* **ACTIVITY**:
Dropping every picture, set down exactly the lines in the entries below, starting with the line with "Le contrat doit" and going on through the line with "ご希望に応じた形式で納品(複数可)".

(Stored entries)
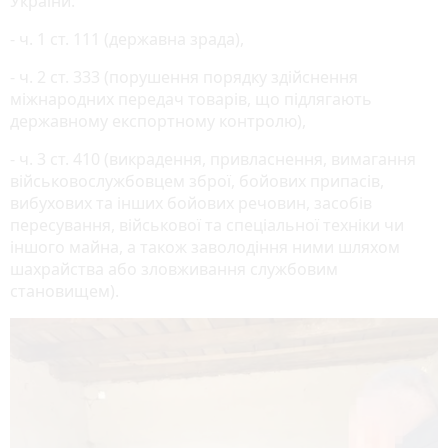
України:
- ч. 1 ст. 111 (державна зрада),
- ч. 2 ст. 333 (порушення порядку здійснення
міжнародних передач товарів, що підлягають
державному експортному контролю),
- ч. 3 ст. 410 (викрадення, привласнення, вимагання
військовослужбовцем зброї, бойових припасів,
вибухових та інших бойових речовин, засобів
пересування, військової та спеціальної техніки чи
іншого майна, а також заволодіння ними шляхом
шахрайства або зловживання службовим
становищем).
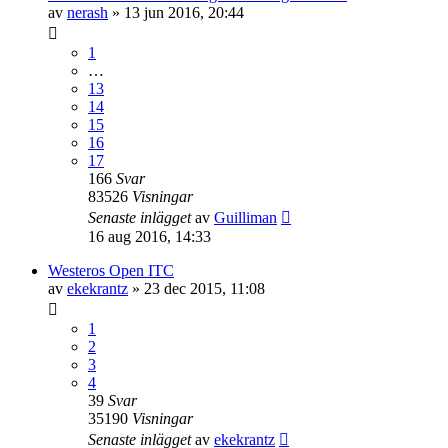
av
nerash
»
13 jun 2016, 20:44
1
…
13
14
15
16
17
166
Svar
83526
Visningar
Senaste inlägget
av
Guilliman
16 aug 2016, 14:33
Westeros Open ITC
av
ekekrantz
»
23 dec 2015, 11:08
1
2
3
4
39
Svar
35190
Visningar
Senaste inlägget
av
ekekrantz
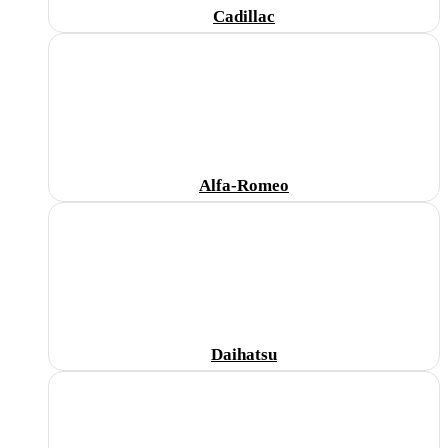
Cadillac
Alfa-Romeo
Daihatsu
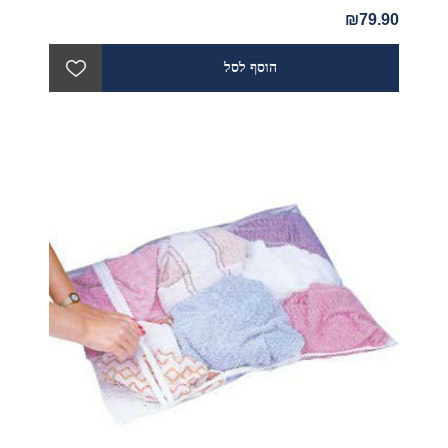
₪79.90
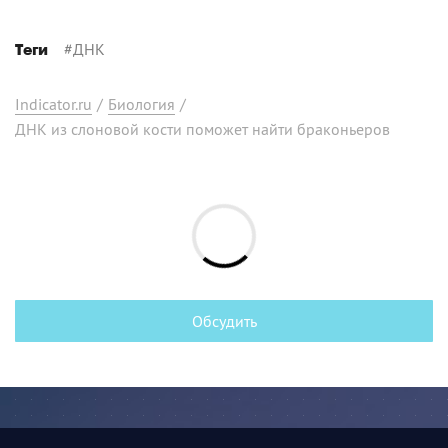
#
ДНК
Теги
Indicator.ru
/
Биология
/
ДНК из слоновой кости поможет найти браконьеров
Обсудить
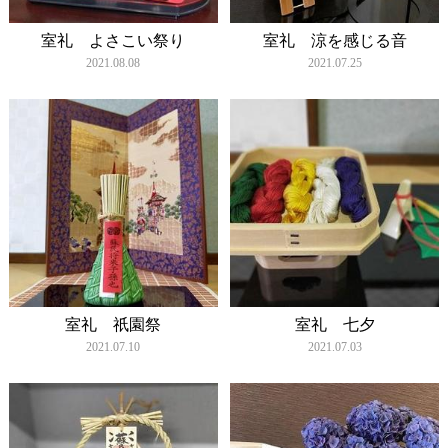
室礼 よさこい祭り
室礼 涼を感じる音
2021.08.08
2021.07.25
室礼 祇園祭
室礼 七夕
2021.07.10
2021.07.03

...

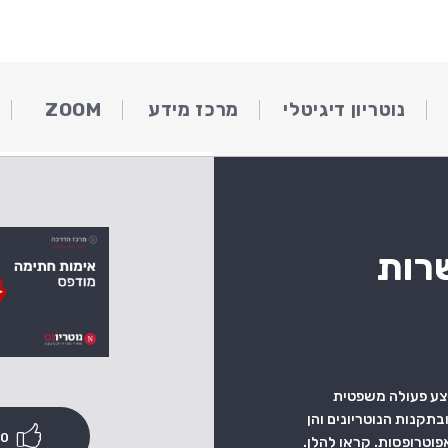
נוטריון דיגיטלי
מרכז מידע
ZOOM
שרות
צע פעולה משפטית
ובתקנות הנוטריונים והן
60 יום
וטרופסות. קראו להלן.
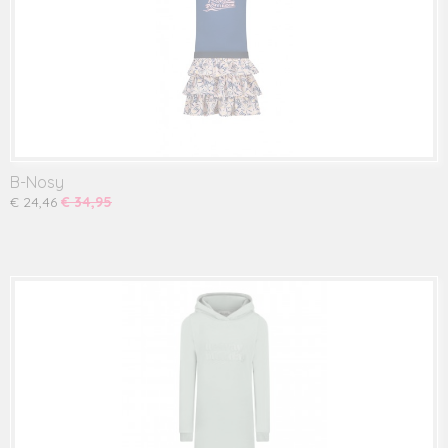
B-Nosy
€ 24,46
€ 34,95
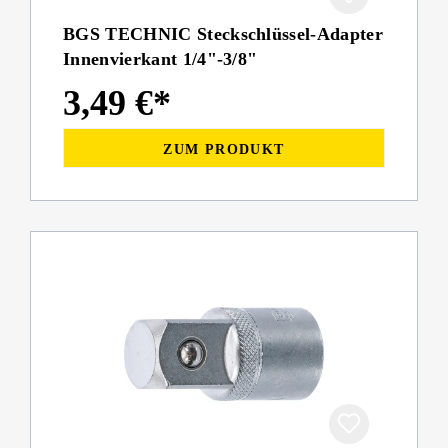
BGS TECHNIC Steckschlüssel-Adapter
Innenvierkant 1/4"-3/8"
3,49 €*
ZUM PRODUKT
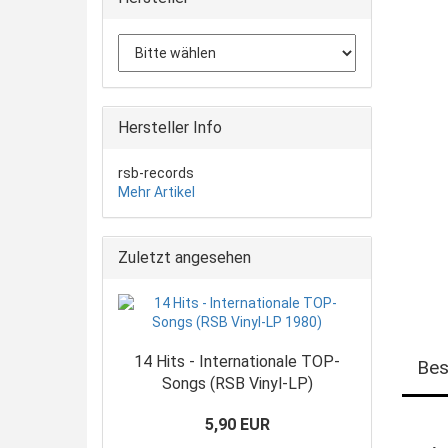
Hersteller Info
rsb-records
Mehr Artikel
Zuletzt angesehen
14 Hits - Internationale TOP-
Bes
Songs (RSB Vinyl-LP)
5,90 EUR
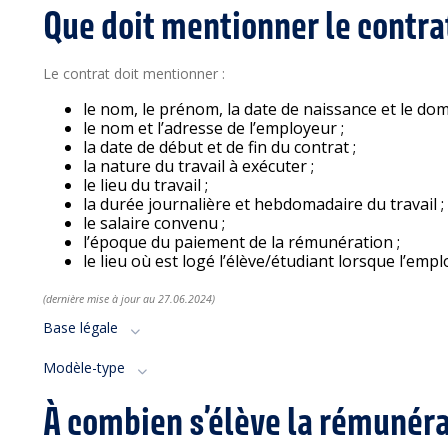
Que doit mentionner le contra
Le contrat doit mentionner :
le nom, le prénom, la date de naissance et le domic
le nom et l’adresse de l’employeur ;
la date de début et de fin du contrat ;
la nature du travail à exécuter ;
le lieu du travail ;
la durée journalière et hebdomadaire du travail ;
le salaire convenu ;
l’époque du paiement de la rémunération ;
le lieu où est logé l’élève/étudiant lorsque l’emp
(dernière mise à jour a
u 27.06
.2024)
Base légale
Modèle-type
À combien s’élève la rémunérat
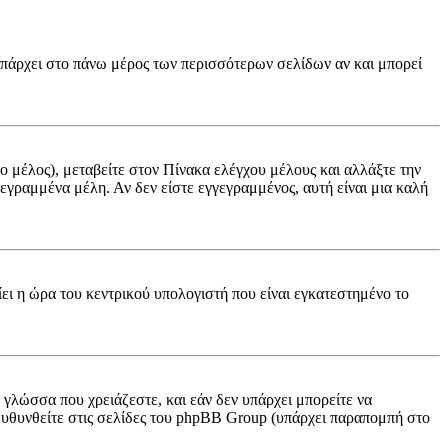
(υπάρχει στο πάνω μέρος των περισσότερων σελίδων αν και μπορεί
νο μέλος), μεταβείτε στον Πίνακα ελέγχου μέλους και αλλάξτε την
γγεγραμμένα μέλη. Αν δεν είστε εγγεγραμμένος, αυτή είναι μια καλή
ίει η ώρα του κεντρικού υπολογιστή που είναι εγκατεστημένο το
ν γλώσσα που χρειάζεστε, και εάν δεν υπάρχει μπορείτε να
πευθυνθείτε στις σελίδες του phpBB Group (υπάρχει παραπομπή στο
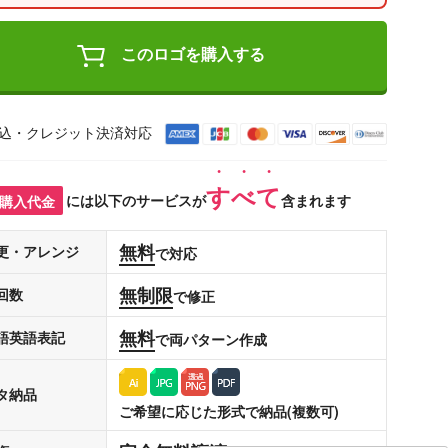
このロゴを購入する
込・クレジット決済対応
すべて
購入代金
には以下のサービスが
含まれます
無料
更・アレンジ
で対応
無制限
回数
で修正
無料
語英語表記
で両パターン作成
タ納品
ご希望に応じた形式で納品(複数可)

* **RESPONSE TO THIS TASK**:
Le contrat doit mentionner :
le nom, le prénom, la date de naissance et le domic
le nom et l’adresse de l’employeur ;
la date de début et de fin du contrat ;
la nature du travail à exécuter ;
le lieu du travail ;
la durée journalière et hebdomadaire du travail ;
le salaire convenu ;
l’époque du paiement de la rémunération ;
le lieu où est logé l’élève/étudiant lorsque l’emp
(dernière mise à jour a
u 27.06
.2024)
Base légale
Modèle-type
À combien s’élève la rémunérat
(υπάρχει στο πάνω μέρος των περισσότερων σελίδων αν και μπορεί
νο μέλος), μεταβείτε στον Πίνακα ελέγχου μέλους και αλλάξτε την
γγεγραμμένα μέλη. Αν δεν είστε εγγεγραμμένος, αυτή είναι μια καλή
ίει η ώρα του κεντρικού υπολογιστή που είναι εγκατεστημένο το
ν γλώσσα που χρειάζεστε, και εάν δεν υπάρχει μπορείτε να
πευθυνθείτε στις σελίδες του phpBB Group (υπάρχει παραπομπή στο
このロゴを購入する
込・クレジット決済対応
すべて
購入代金
には以下のサービスが
含まれます
無料
更・アレンジ
で対応
無制限
回数
で修正
無料
語英語表記
で両パターン作成
タ納品
ご希望に応じた形式で納品(複数可)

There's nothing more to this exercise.